Tłumacz

14 sierpnia 2020

Świątynia Skrzyżowanych Dłoni

  W Huanuco, w Andach, znajduje się drugi pod względem wieku znany nauce ośrodek kulturowy na Półkuli Zachodniej. Nazywa się Kotosh i słynie ze Świątyni Skrzyżowanych Dłoni. Trzeba przyznać, że jest mniej imponujący niż Caral, póki co dzierżący w tym rejonie Świata palmę pierwszeństwa jeśli chodzi o starożytność konstrukcji.
   Jest też dużo mniej ekscytujący.
   Oraz nieznany.
Swiątynia Skrzyżowanych Dłoni
   Bardzo niewielu turystów, naukowców czy popularyzatorów nauki tu dociera. A jeśli już dotrą – to jeśli nie wiedzą, czego szukają skwitują to jak niejaki Erich von Daniken, który, owszem, Huanuco odwiedził, ale zaszczycił je tylko jednym zdaniem w swoich książkach – że nie ma tam nic ciekawego.
   Faktycznie, trudno dostrzec tam ślady kosmitów (widocznie dopiero później przylecieli by uczyć miejscowych jak budować megality, uprawiać kukurydzę, strzyc lamy et cetera, et cetera) czy Atlantów – malowidła poprzedzające rewolucję neolityczną poukrywane są w jaskiniach, same ruiny wyglądają jak... niezbyt imponujące ruiny, ogólnie, takie to trochę mało atrakcyjne.
  Choć owszem, zdarzają się tam niewielkie tajemnice – ale o tym za chwilę. Bo – żeby było ciekawiej narracyjnie – jeszcze tam nie dotarliśmy.
   Na razie siedzieliśmy na dachu parchatego hostelu w Tingo Maria i piliśmy rum.

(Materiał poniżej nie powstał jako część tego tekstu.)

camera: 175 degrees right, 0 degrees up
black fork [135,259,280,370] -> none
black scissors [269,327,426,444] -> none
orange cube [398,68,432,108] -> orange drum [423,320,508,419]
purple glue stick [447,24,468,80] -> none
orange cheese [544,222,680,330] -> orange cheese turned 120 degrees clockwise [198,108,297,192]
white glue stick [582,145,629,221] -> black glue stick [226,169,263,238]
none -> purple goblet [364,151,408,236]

Hostel kiedyś nazywał się "California", jak z piosenki The Eagels, i taki właśnie miał klimat – choć pokoje były malutkie a schody wąskie i strome (poza tym nikt nie tańczył i nie podawał różowego szampana w lodzie, a "smells of colitos" pozostawię in pectore). Zaszło już słońce i główna ulica-bazar miasteczka powoli się wyludniała. Wkrótce też – szybciej niż byśmy chcieli – wilgotny skwar dnia przeszedł w orzeźwiający chłód podgórskiej nocy. Nagle na dole – pomiędzy zamkniętymi już budkami straganów rozległy się krzyki:
   - Złodziej! Złodziej! Łapaj złodzieja!

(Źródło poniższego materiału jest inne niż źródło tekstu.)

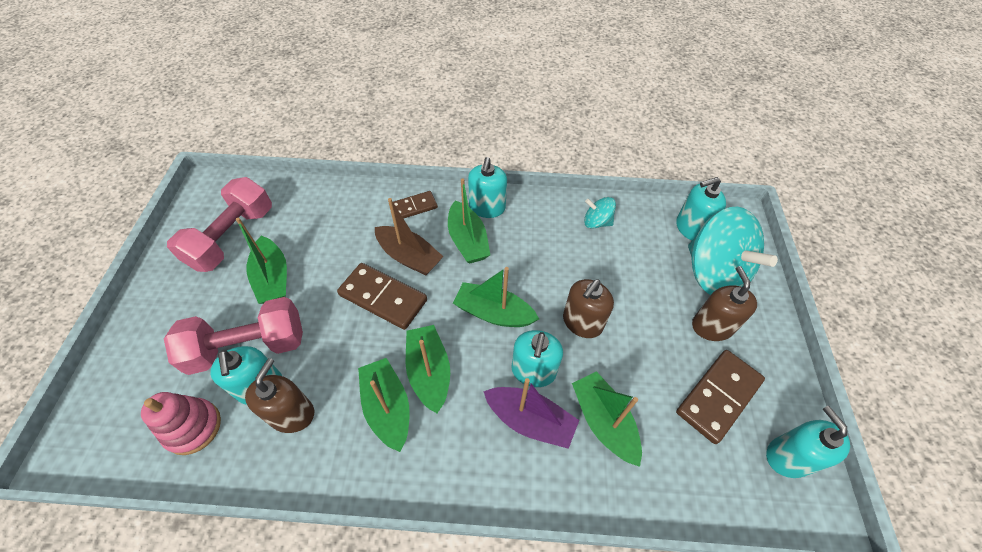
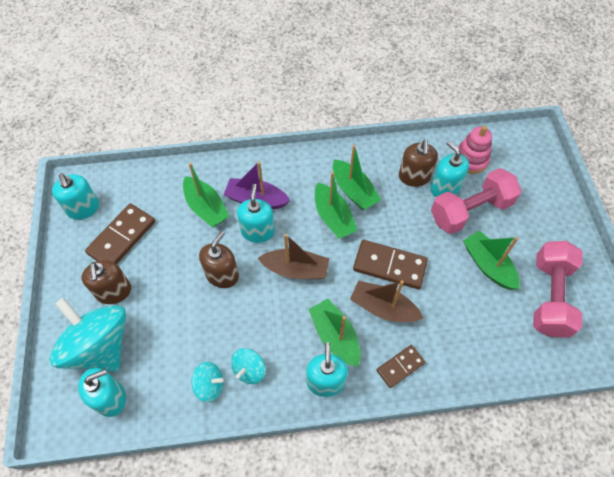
camera: 170 degrees right, 5 degrees up
green boat [453,267,539,327] -> brown boat [258,234,329,279]
none -> turquoise spinning top [231,348,266,384]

   Wyjrzeliśmy – z dachu mieliśmy niezłą panoramę na miasteczko – i rzeczywiście: pomiędzy straganami lawirował w panicznej ucieczce niewysoki Latynos, goniony przez niewielki tłum (niewielki tłum to taki oksymoron, jak – dajmy na to – uczciwy socjalista; naprawdę goniło kolesia kilka osób, obojga płci, choć z przewagą mężczyzn). Sytuacja była dość dynamiczna – w końcu jednak jeden z goniących obalił uciekającego mężczyznę – po chwili otoczono go zwartym kordonem i pośród okrzyków "hurra, mamy złodzieja" wymierzono sprawiedliwość.
   Sam lincz trwał krócej niż opis zdarzenia. Usatysfakcjonowany tłum po chwili znudził się i odszedł. Złodziej – możliwe, że domniemany, ale nie sądzę – poleżał jeszcze chwilę, postękał, wreszcie wstał i poszedł trzymając się za plecy i rękę. Cóż – albo przestanie kraść, albo następnym razem będzie szybszy i sprytniejszy. Trochę taka ewolucja. Dobór naturalny.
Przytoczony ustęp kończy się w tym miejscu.